In The Bookshop (1978) author Penelope Fitzgerald presents the determination shown and the obstacles faced in her English heroine’s path as she moves to coastal Suffolk and opens a humble bookshop. She spices her story with generous doses of wryly observed humor, but beneath it all is England’s ossified class structure, with its nasty oppressive dealings, small and large. It is a slender volume, full of quirky observations, laugh-out-loud humor, and all of it done with exemplary economy.
Set in 1959, the story of widowed Florence Green’s foray into retail contains the minutely observed challenges she faces in running the town’s only bookshop.
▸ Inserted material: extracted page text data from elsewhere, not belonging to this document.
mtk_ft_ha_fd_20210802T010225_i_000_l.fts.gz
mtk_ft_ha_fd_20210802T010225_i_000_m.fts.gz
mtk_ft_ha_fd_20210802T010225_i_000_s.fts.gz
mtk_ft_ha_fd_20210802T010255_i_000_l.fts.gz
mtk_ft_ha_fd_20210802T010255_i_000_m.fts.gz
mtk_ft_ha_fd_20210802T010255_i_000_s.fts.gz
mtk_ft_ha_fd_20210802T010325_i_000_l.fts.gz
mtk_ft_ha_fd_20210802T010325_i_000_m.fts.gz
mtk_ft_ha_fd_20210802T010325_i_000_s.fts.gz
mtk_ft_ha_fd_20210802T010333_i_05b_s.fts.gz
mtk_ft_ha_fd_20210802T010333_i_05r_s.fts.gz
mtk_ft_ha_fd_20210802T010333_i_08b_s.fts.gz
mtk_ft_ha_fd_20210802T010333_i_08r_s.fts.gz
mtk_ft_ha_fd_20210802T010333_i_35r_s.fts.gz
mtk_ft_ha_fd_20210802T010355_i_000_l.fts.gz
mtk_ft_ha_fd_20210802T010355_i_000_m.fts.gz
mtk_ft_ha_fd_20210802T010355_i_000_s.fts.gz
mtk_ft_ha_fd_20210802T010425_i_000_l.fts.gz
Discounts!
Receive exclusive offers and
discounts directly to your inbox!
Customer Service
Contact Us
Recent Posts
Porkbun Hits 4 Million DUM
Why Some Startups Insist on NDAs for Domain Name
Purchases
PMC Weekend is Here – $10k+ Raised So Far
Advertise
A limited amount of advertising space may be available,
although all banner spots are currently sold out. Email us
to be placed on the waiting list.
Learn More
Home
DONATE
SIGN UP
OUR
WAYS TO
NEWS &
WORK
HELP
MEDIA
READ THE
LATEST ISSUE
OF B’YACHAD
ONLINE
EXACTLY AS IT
She must deal with such vicissitudes as a vicious and implacable local society matriarch, an onsite storage facility with permanently wet floors and walls, and a cranky poltergeist.
Along the way, Fitzgerald manages the utmost clarity with the stingiest word use. Florence meets Milo, the slouching, somewhat glamorous BBC employee, whom she captures as going “through life with singularly little effort.” The evil society matriarch has a nephew in Parliament (who facilitates her aunt’s scheming); Fitzgerald sums him up as “brilliant, successful, and stupid.” We learn from David Nicholls’s 2013 introduction that the protagonist shares liberal political views with the author, in that she divides the world into “exterminators and exterminatees, with the former, at any given time, predominating.”
The author allows us a peek into the internal dialogue of a charming, ambitious, and kindly heroine. Unfortunately she must contend with English village tastes (provincial), rural characters (quirky and plainspoken), and mores (circumscribed). Fitzgerald won the 1979 Booker Prize for her novel Offshore. Clearly, this was a novelist who knew her craft, and plied it with world class skill. The Bookshop is unblinking, economical, charming, and brilliant. Set aside some time, and get acquainted with this lovely accomplishment.